Rezension

Ein Mann treibt durch Wien

Wer hier schlief - Isabella Straub

Wer hier schlief
von Isabella Straub

Bewertet mit 3 Sternen

Philipp Kuhn lebt ein sicheres, langweiliges und unterfordertes Leben. Dann entschließt er sich dazu, seine Frau und Chefin (und damit auch seinen Job) zu verlassen und mit seiner Äffare ein neues Leben zu beginnen. Doch obwohl Myriam zuvor sogar noch mit Kuhn sein Trennungsgespräch geprobt hat, verschwindet sie währenddessen spurlos und Kuhn steht vor dem Nichts. In Myriams Wohnung wohnt plötzlich jemand anderes und außer einem Bild (das Portrait eines Mannes mit Turban), seinem Handy und seiner Brieftasche hat Kuhn nichts von seinem alten Leben. Seine Mutter hat einen jungen Untermieter und kann ihn nicht aufnehmen, die Schwester wohnt in Amerika und Freunde empfangen ihn auch nicht mit offenen Armen.

Und so lässt Kuhn sich durch Wien treiben. Schläft mal im Fitness-Studio, mal bei einer Gruppe SUHOs (SUddenly HOmeless), denen er mit eher mäßiger Begeisterung bei Renovierungsarbeiten und Lebensmittelbeschaffungsmaßnahmen hilft, mal bei einem älteren Mann, den er in einem Hotel bei seiner Suche nach Myriam kennengelernt hat.

Der Roman 'Wer hier schlief' von Isabella Straub wird beschrieben als 'moderne Odyssee' und das ist er auch. Kuhn lässt sich treiben in einer Situation, die für die meisten von uns wohl der Horror schlechthin wäre - ohne Job, ohne Heim, ohne Perspektive und von dem einem Menschen, auf den man gezählt hat, verlassen. Trotzdem hat der Roman eine gewisse Leichtigkeit und einen unterschwelligen Humor. Kuhn meistert das ganze eigentlich relativ locker und unbeschwert und der Leser darf sich über seine Zufallsbekanntschaften und Missgeschicke sogar ein wenig amüsieren.

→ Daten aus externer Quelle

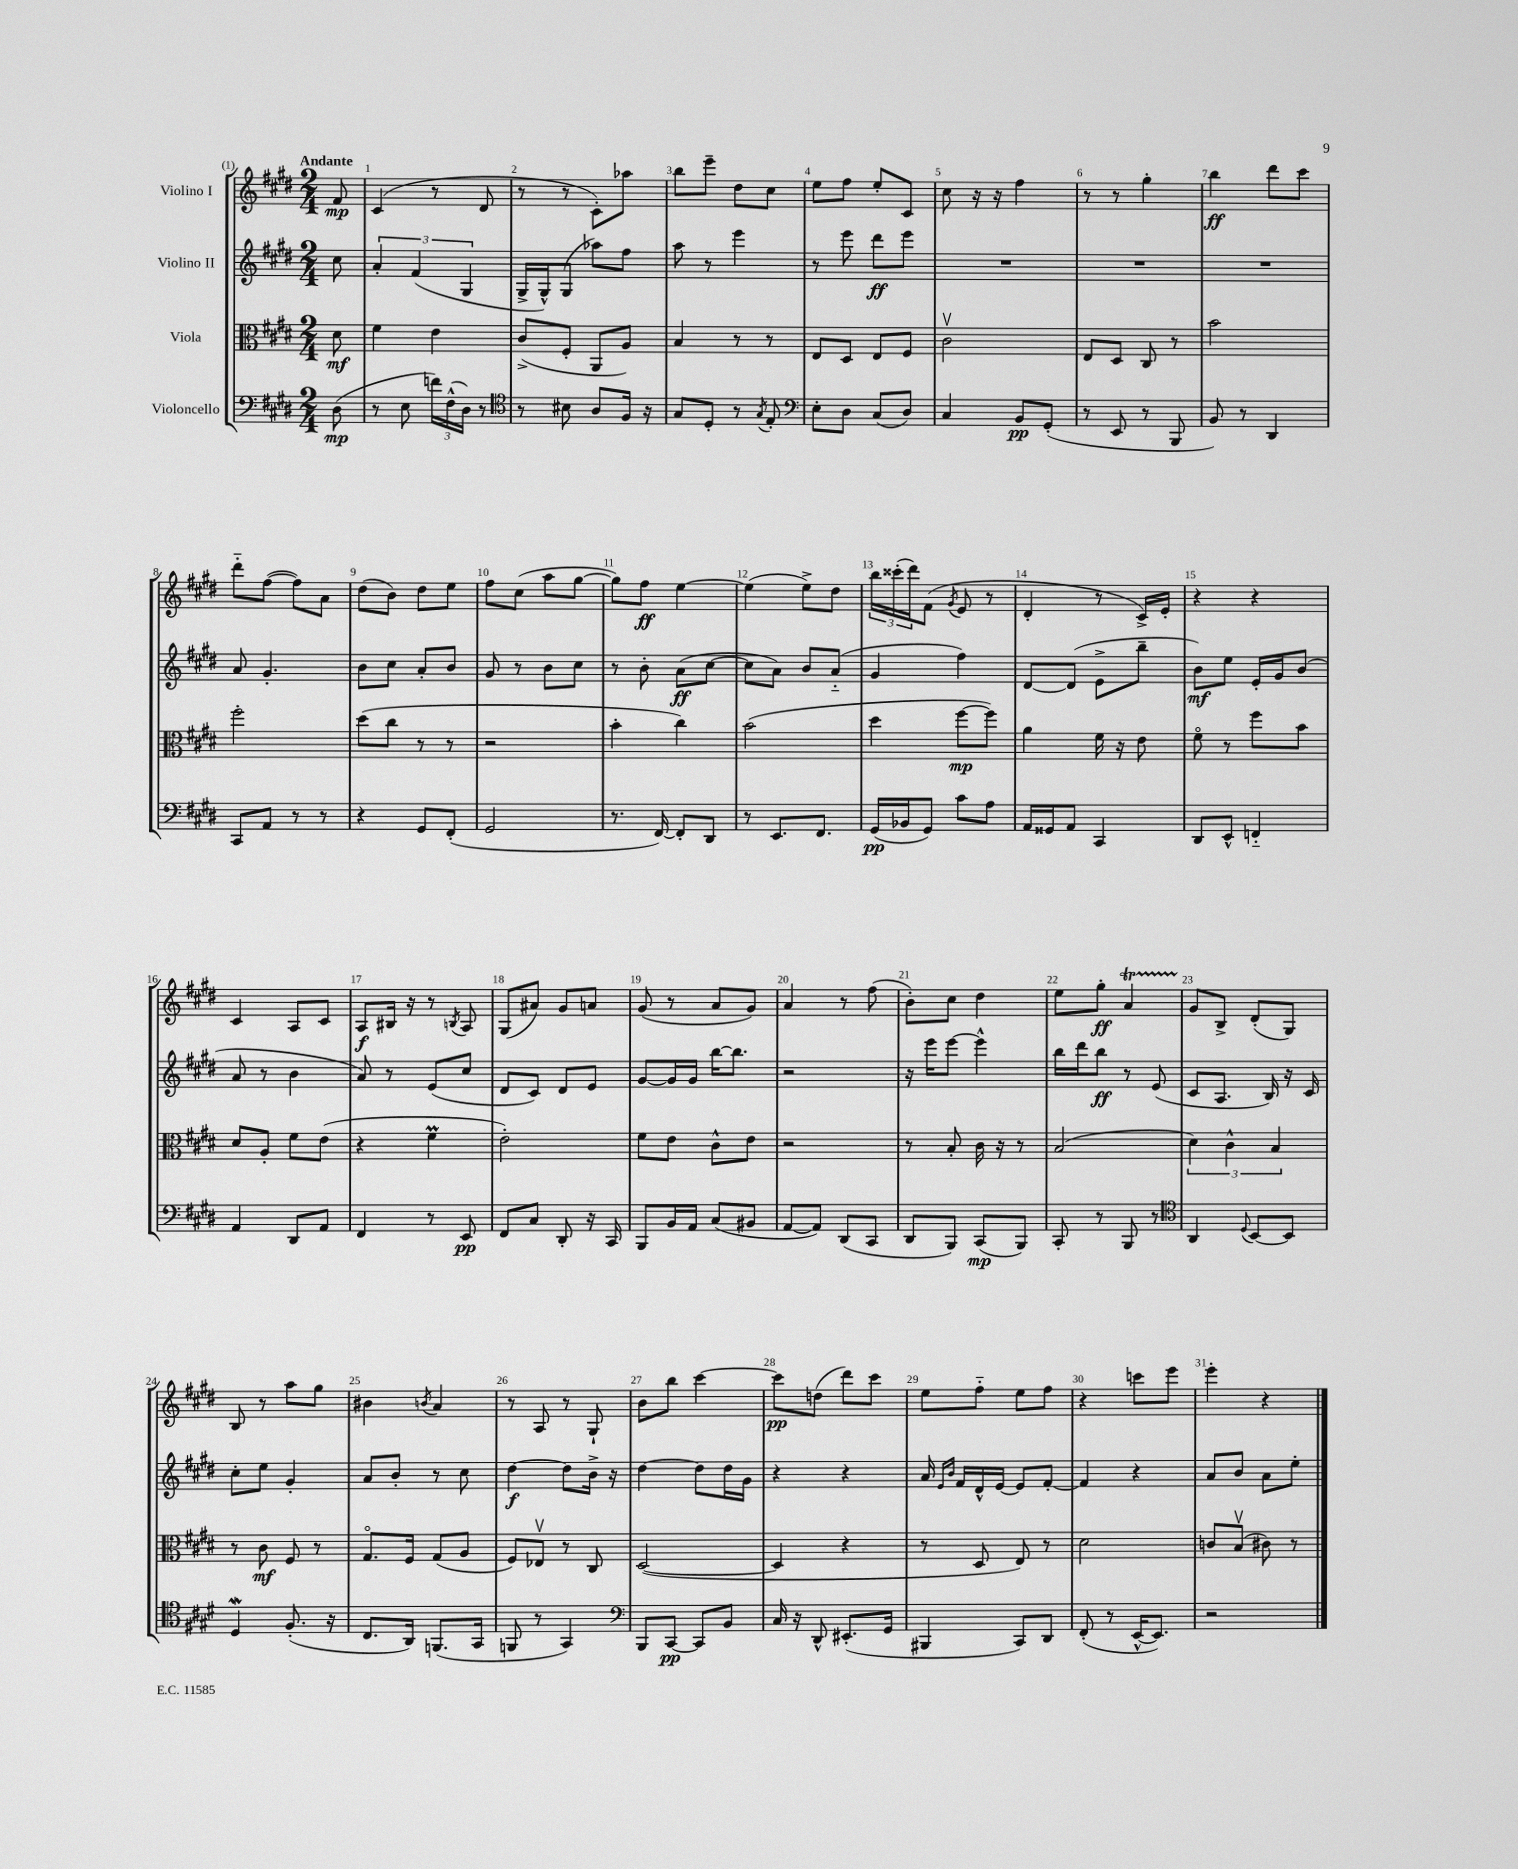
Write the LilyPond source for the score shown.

<<
\new StaffGroup <<
\new Staff = "s0" \with { instrumentName = "Violino I" } {
    \clef treble \key e \major \numericTimeSignature \time 2/4 \partial 8 \tempo "Andante"
    fis'8\mp |
    cis'4( r8 dis'8 |
    r8 r8 cis'8-.) aes''8 |
    b''8 e'''8-- dis''8 cis''8 |
    e''8 fis''8 e''8-. cis'8 |
    cis''8 r16 r16 fis''4 |
    r8 r8 gis''4-. |
    b''4\ff dis'''8 cis'''8 |
    dis'''8-_ fis''8~( fis''8) a'8 |
    dis''8( b'8) dis''8 e''8 |
    fis''8 cis''8( a''8 gis''8~ |
    gis''8) fis''8\ff e''4~ |
    e''4( e''8->) dis''8 |
    \tuplet 3/2 { b''16 cisis'''16-.( dis'''16) } fis'8( \acciaccatura { gis'8 } e'8 r8 |
    dis'4-. r8 cis'16->) e'16-. |
    r4 r4 |
    cis'4 a8 cis'8 |
    a8\f bis16 r16 r8 \acciaccatura { b8 } a8 |
    gis8( ais'8) gis'8 a'8 |
    gis'8( r8 a'8 gis'8) |
    a'4 r8 fis''8( |
    b'8-.) cis''8 dis''4 |
    e''8 gis''8-.\ff a'4\startTrillSpan |
    gis'8\stopTrillSpan b8-> dis'8-.( gis8) |
    b8 r8 a''8 gis''8 |
    bis'4 \acciaccatura { b'8 } a'4 |
    r8 a8 r8 gis8-! |
    b'8 b''8 cis'''4~ |
    cis'''8\pp d''8( dis'''8) cis'''8 |
    e''8 fis''8-_ e''8 fis''8 |
    r4 c'''8 e'''8 |
    e'''4-. r4 \bar "|." |
}
\new Staff = "s1" \with { instrumentName = "Violino II" } {
    \clef treble \key e \major \numericTimeSignature \time 2/4 \partial 8
    cis''8 |
    \tuplet 3/2 { a'4-. fis'4( gis4 } |
    gis16-> gis16-^) gis8( aes''8) fis''8 |
    a''8 r8 e'''4 |
    r8 e'''8 dis'''8\ff e'''8 |
    R2 |
    R2 |
    R2 |
    a'8 gis'4.-. |
    b'8 cis''8 a'8-. b'8 |
    gis'8 r8 b'8 cis''8 |
    r8 b'8-. a'8\ff( cis''8~ |
    cis''8 a'8) b'8 a'8-_( |
    gis'4 fis''4) |
    dis'8~ dis'8( e'8-> b''8-- |
    b'8\mf) e''8 e'16-. gis'16 b'8( |
    a'8 r8 b'4 |
    a'8) r8 e'8( cis''8 |
    dis'8 cis'8) dis'8 e'8 |
    gis'8~ gis'16 gis'16 b''16~ b''8. |
    r2 |
    r16 e'''16 e'''8~ e'''4-^ |
    b''16 dis'''16 b''8\ff r8 e'8( |
    cis'8 a8. b16) r16 cis'16 |
    cis''8-. e''8 gis'4-. |
    a'8 b'8-. r8 cis''8 |
    dis''4~\f dis''8 b'16-> r16 |
    dis''4~ dis''8 dis''16 gis'16 |
    r4 r4 |
    a'16 \grace { e'16 b'16 } fis'16 dis'16-^ e'16~ e'8 fis'8~-. |
    fis'4 r4 |
    a'8 b'8 a'8 e''8-. \bar "|." |
}
\new Staff = "s2" \with { instrumentName = "Viola" } {
    \clef alto \key e \major \numericTimeSignature \time 2/4 \partial 8
    dis'8\mf |
    fis'4 e'4 |
    cis'8->( fis8-. a,8 a8) |
    b4 r8 r8 |
    e8 dis8 e8 fis8 |
    cis'2\upbow |
    e8 dis8 cis8 r8 |
    b'2 |
    fis''2-. |
    dis''8( cis''8 r8 r8 |
    r2 |
    b'4-. cis''4) |
    b'2( |
    dis''4 fis''8~\mp fis''8) |
    a'4 fis'16 r16 e'8 |
    fis'8\flageolet r8 fis''8 b'8 |
    dis'8 a8-. fis'8 e'8( |
    r4 fis'4\prall |
    e'2-.) |
    fis'8 e'8 cis'8-^ e'8 |
    r2 |
    r8 b8-. cis'16 r16 r8 |
    b2( |
    \tuplet 3/2 { dis'4) cis'4-^ b4 } |
    r8 cis'8\mf fis8 r8 |
    gis8.\flageolet fis16 gis8( a8 |
    fis8) ees8\upbow r8 cis8 |
    dis2~( |
    dis4 r4 |
    r8 dis8 e8) r8 |
    dis'2 |
    c'8 b8\upbow( cis'8) r8 \bar "|." |
}
\new Staff = "s3" \with { instrumentName = "Violoncello" } {
    \clef bass \key e \major \numericTimeSignature \time 2/4 \partial 8
    dis8\mp( |
    r8 e8 \tuplet 3/2 { f'16) fis16-^( dis16) } r8 |
    \clef tenor r8 bis8 a8 fis16 r16 |
    gis8 dis8-. r8 \acciaccatura { gis8 } e8-. |
    \clef bass e8-. dis8 cis8( dis8) |
    cis4 b,8\pp gis,8-.( |
    r8 e,8 r8 b,,8 |
    b,8) r8 dis,4 |
    cis,8 a,8 r8 r8 |
    r4 gis,8 fis,8-.( |
    gis,2 |
    r8. fis,16~) fis,8-. dis,8 |
    r8 e,8. fis,8. |
    gis,16\pp( bes,16 gis,8) cis'8 a8 |
    a,16 gisis,16 a,8 cis,4 |
    dis,8 e,8-^ f,4-_ |
    a,4 dis,8 a,8 |
    fis,4 r8 e,8\pp |
    fis,8 cis8 dis,8-. r16 cis,16 |
    b,,8 b,16 a,16 cis8( bis,8 |
    a,8~ a,8) dis,8( cis,8 |
    dis,8 b,,8) cis,8\mp( b,,8) |
    cis,8-. r8 b,,8 r8 |
    \clef tenor a,4 \appoggiatura { dis8 } b,8~ b,8 |
    dis4\mordent fis8.-.( r16 |
    cis8. a,16) f,8.( gis,16 |
    f,8 r8 gis,4) |
    \clef bass b,,8 cis,8~\pp cis,8 b,8 |
    cis16 r16 dis,8-^ eis,8.-.( gis,16 |
    bis,,4 cis,8) dis,8 |
    fis,8-.( r8 e,16~-^ e,8.) |
    r2 \bar "|." |
}
>>
>>
\layout { \context { \Score \override BarNumber.break-visibility = ##(#f #t #t) barNumberVisibility = #all-bar-numbers-visible } }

Schwingt in Straubs Roman ein bisschen Gesellschaftskritik mit? Hat sie in den fast schon meditativen Schilderungen Symbole versteckt, deren Bedeutung alles andere als offensichtlich ist? Fakt ist, eine richtige Auflösung, ein richtiges Ende hat der Roman nicht. Er ist ein Ausschnitt. Das lässt den Leser vielleicht zum Schluss ratlos zurück. Andererseits schwingt das Gelesene noch nach und regt zum Nachdenken, gar zum Philosophieren an. Die Sprache ist flüssig und angenehm, nicht zu verschwurbelt und trotzdem mit einem gewissen Niveau. Ich weiß nur nicht, wem ich dieses Buch zum Lesen empfehlen soll. Wien-Fans? Arbeitstiere, die abschalten müssen? Da ich die Aussage und den Sinn des Buches nicht ganz fassen kann, kann ich auch das nicht beurteilen und das ist etwas, das mich an diesem Buch ein wenig stört.

Kommentare

wandagreen kommentierte am 21. Oktober 2017 um 08:32

Aaalso - wenn man den Sinn eines Romans nicht erkennt - ist das weniger als drei Sterne wert, das ist man sicher! Ich versteh auch nicht, wie ein gutbürgerliches Leben von einem Tag zum anderen zerbrechen kann. Man hat doch ein Bankkonto und etwa Erspartes. Normalerweise. Was wurde aus Myriam? Dann lässt einen der Ehepartner normalerweise finanziell auch nicht so fallen. Dann gibt es so was wie soziale Absicherung. Im Notfall muss der Ehepartner, der gut situiert ist, für einen aufkommen. Klingt mindestens unausgegoren, die Ausgangssituation. Man könnte auf Wohnungssuche gehen ... z.B.